Initialement, les attaques à Kavumu ont été considérées comme des évènements isolés et traités avec lenteur et légèreté par les autorités judiciaires locales. Ce qui fait que trois ans se sont écoulés avant qu’une enquête sérieuse soit ouverte sur le dossier. Les victimes et leurs familles ont confié au procureur local l’enquête sur les évènements. Cependant aucune action n’a été entreprise par le procureur de Kavumu entre 2013 et 2015. Ce n’est qu’au milieu de l’année 2015 que le gouvernement national a reconnu que les crimes étaient d’une importance cruciale. Mais à partir de mars 2016, considérant que les crimes commis à Kavumu étaient liés les uns aux autres, le procureur militaire s’est saisi de l’affaire et a ouvert une enquête en considérant qu’il existait des indices sérieux de la commission d’un crime contre l’humanité. A partir de ce moment, les autorités d’enquête militaires ont priorisé le dossier Kavumu et utilisé les compétences à disposition pour mener une enquête approfondie et méticuleuse qui a permis d’obtenir des éléments de preuve suffisants pour construire un dossier solide et renvoyer plusieurs personnes en procès.

Qu’attendez-vous concrètement de la justice congolaise qui va juger l’affaire ?

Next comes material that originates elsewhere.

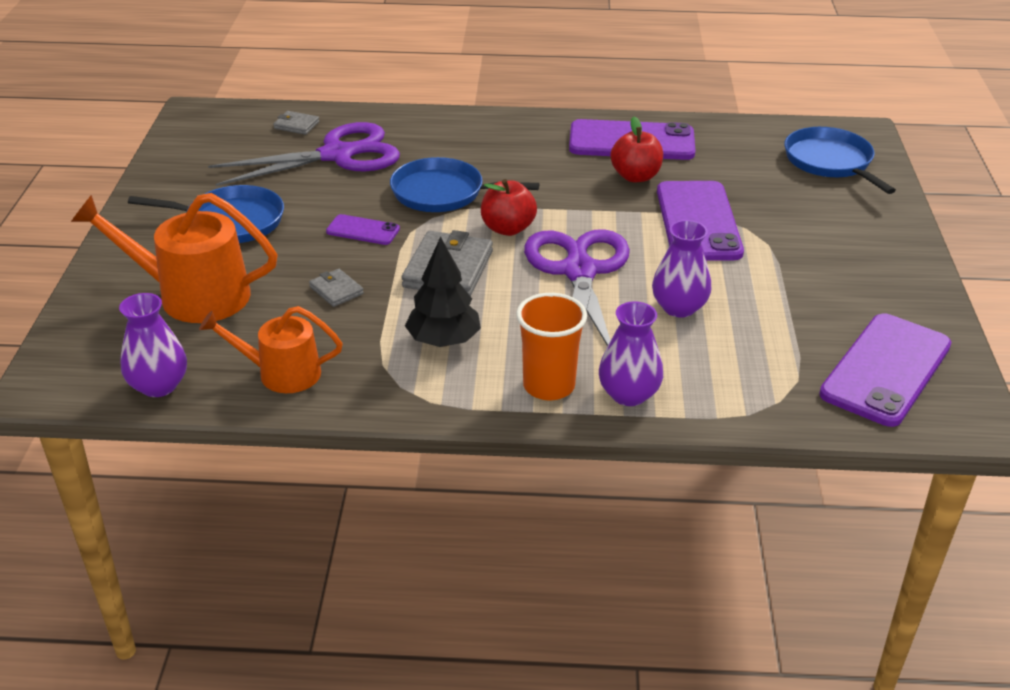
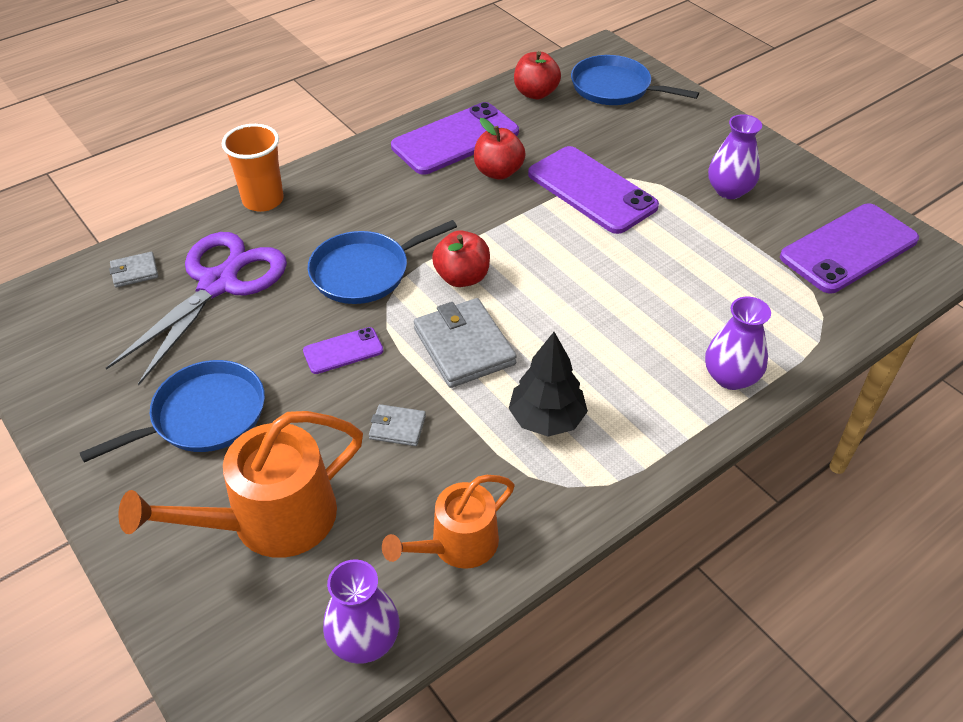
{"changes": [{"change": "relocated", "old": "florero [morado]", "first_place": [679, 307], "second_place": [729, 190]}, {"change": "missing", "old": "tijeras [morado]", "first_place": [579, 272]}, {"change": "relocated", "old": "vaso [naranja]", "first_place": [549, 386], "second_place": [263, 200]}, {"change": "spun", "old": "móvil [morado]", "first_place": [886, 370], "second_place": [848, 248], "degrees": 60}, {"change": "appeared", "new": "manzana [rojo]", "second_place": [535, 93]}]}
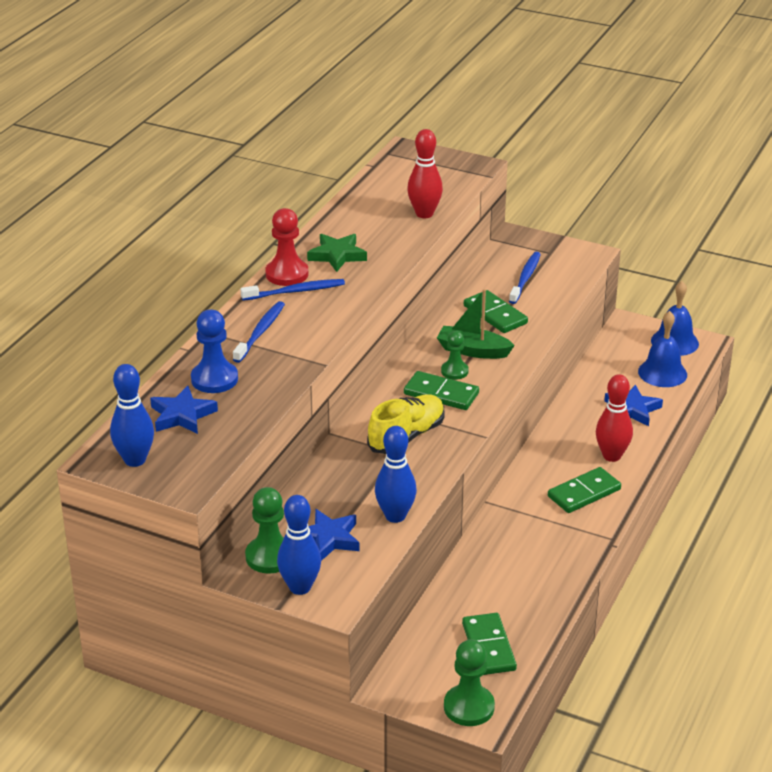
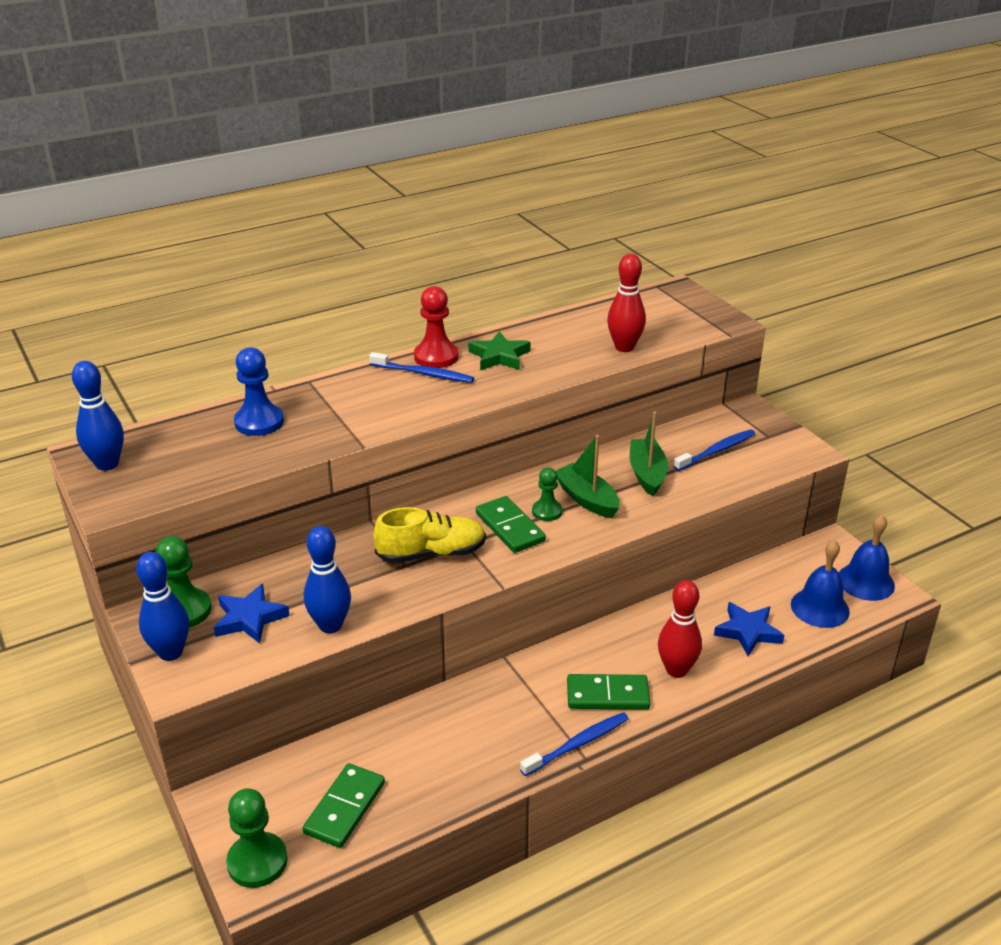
{"changes": [{"change": "exchanged", "old": "ficha de dominó [verde]", "new": "barco [verde]", "first_place": [495, 315], "second_place": [647, 474]}, {"change": "relocated", "old": "cepillo de dientes [azul]", "first_place": [260, 332], "second_place": [578, 744]}, {"change": "missing", "old": "estrella [azul]", "first_place": [182, 415]}]}
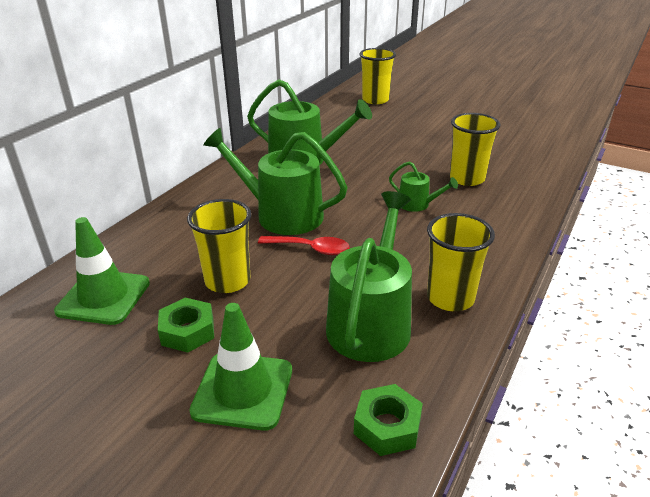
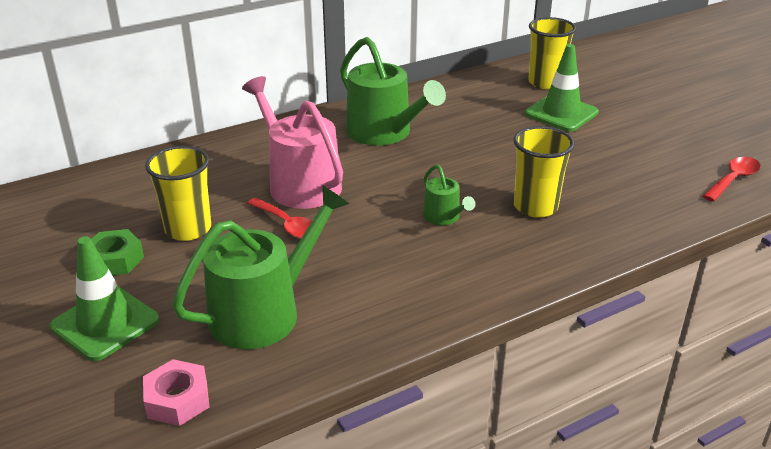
{"changes": [{"change": "colour", "old": "regadera [verde]", "new": "regadera [rosa]", "first_place": [282, 214], "second_place": [300, 183]}, {"change": "missing", "old": "vaso [amarillo]", "first_place": [450, 298]}, {"change": "relocated", "old": "cono de tráfico [verde]", "first_place": [104, 297], "second_place": [561, 113]}, {"change": "colour", "old": "tuerca [verde]", "new": "tuerca [rosa]", "first_place": [387, 426], "second_place": [177, 400]}, {"change": "appeared", "new": "cuchara [rojo]", "second_place": [733, 179]}]}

Notre attente est que le procès contribue à faire éclater la vérité sur les crimes commis à Kavumu, établir les responsabilités des auteurs et le sanctionner de manière appropriée ainsi qu’offrir des réparations adéquates aux victimes et leurs familles. De manière plus large, nous espérons que la répression de ces atrocités enverra un message à tout acteur qui continue à commettre des exactions en RDC : toute personne sera sanctionnée si elle se rend responsable de crimes graves.

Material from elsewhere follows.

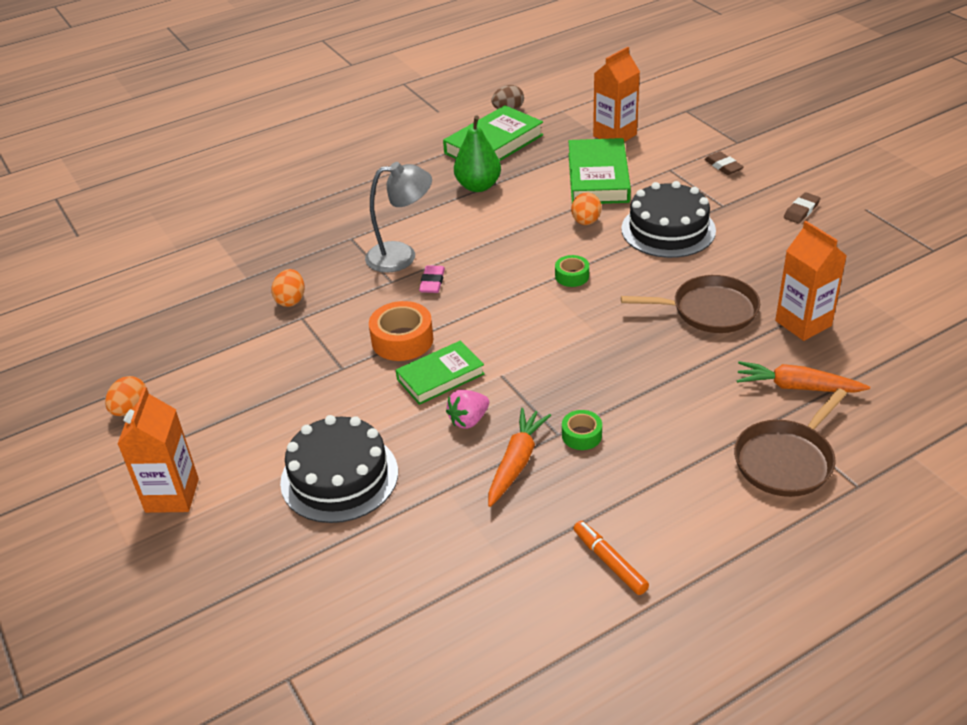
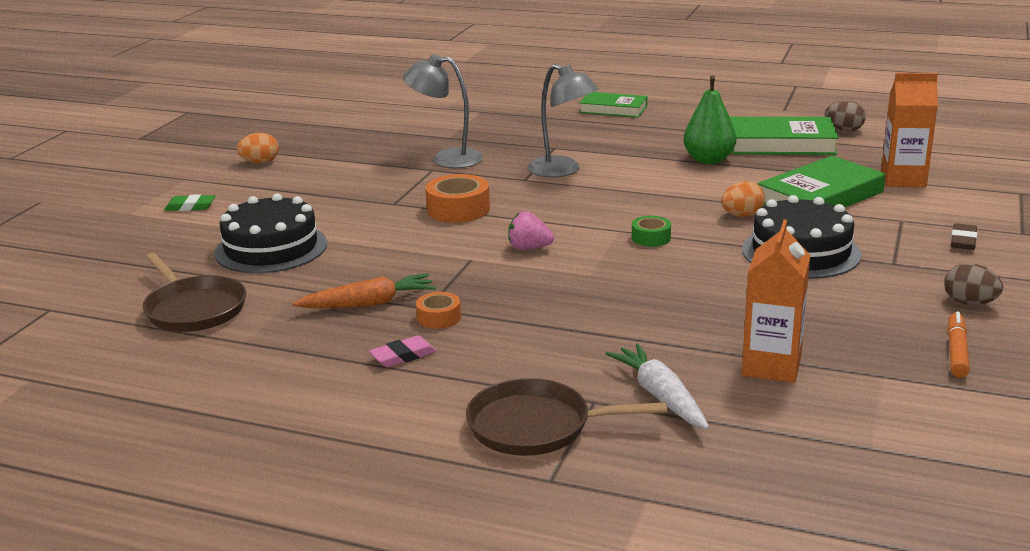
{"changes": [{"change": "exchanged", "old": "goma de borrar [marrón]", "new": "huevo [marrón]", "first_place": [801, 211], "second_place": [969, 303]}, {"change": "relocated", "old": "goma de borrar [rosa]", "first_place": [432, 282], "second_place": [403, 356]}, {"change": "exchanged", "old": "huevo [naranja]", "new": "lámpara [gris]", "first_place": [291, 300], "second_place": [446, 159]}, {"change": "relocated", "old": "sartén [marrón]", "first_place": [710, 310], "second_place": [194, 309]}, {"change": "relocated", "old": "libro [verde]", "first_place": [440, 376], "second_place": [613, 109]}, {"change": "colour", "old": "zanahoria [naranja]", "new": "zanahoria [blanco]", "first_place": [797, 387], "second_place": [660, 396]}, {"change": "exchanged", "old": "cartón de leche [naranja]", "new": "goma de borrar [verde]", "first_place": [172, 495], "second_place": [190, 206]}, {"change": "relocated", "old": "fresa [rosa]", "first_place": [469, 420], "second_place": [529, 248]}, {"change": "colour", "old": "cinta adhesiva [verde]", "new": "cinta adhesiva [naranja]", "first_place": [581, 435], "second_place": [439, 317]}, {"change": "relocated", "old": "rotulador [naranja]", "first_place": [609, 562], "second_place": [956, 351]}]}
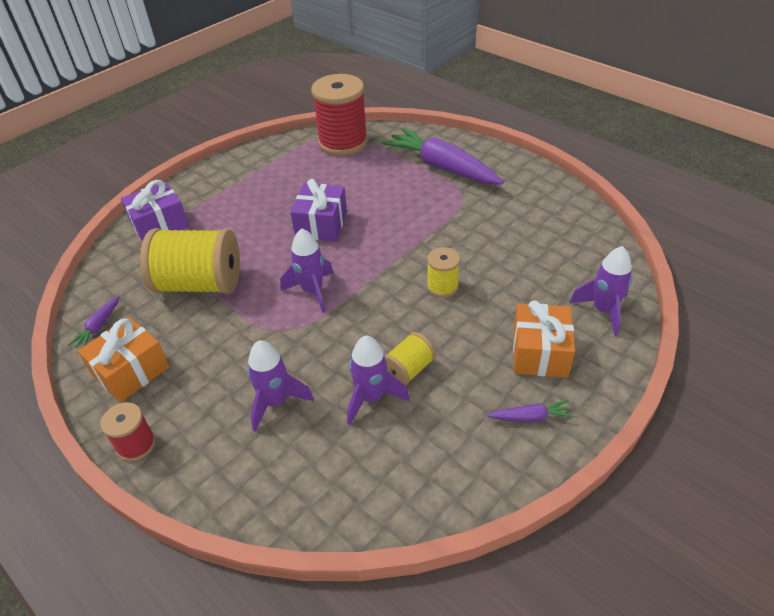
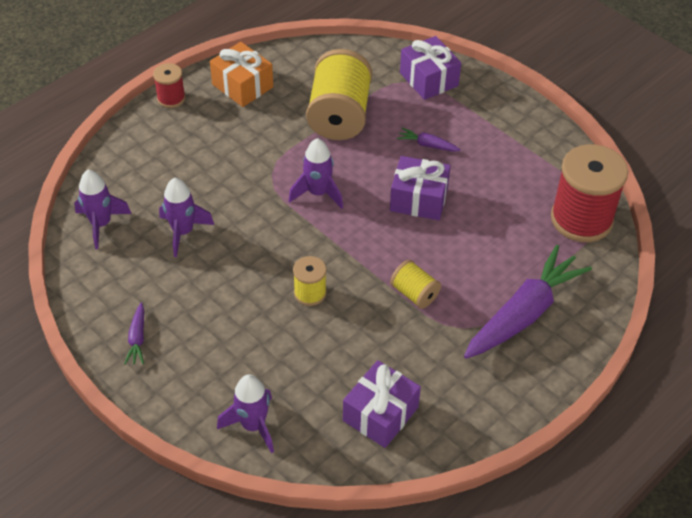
{"changes": [{"change": "relocated", "old": "zanahoria [morado]", "first_place": [98, 327], "second_place": [427, 145]}, {"change": "missing", "old": "regalo [naranja]", "first_place": [539, 353]}, {"change": "relocated", "old": "carrete [amarillo]", "first_place": [408, 370], "second_place": [414, 294]}, {"change": "relocated", "old": "cohete [morado]", "first_place": [276, 402], "second_place": [101, 224]}, {"change": "appeared", "new": "regalo [morado]", "second_place": [380, 414]}]}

Avez-vous confiance en la justice congolaise ?

La Cour militaire du Sud Kivu a toutes les compétences et l’appui nécessaires pour mener à bien ce procès, faire éclater la vérité sur les crimes commis à Kavumu, établir les responsabilités des auteurs et offrir des réparations adéquates aux victimes et leurs familles.  Il est fondamental que les tribunaux nationaux jouent un rôle prioritaire dans la poursuite des crimes internationaux et ils sont souvent mieux placés que les institutions internationales comme la Cour pénale internationale pour offrir justice et réparation pour ces crimes. Nous souhaitons que le procès se déroule dans de bonnes conditions sécuritaires pour toutes les parties, notamment en absence de menaces, intimidations et représailles pour les familles des victimes et les témoins. Nous souhaitons que la Cour militaire puisse adopter des mesures judiciaires de protection spécifiques et appropriées à cet égard.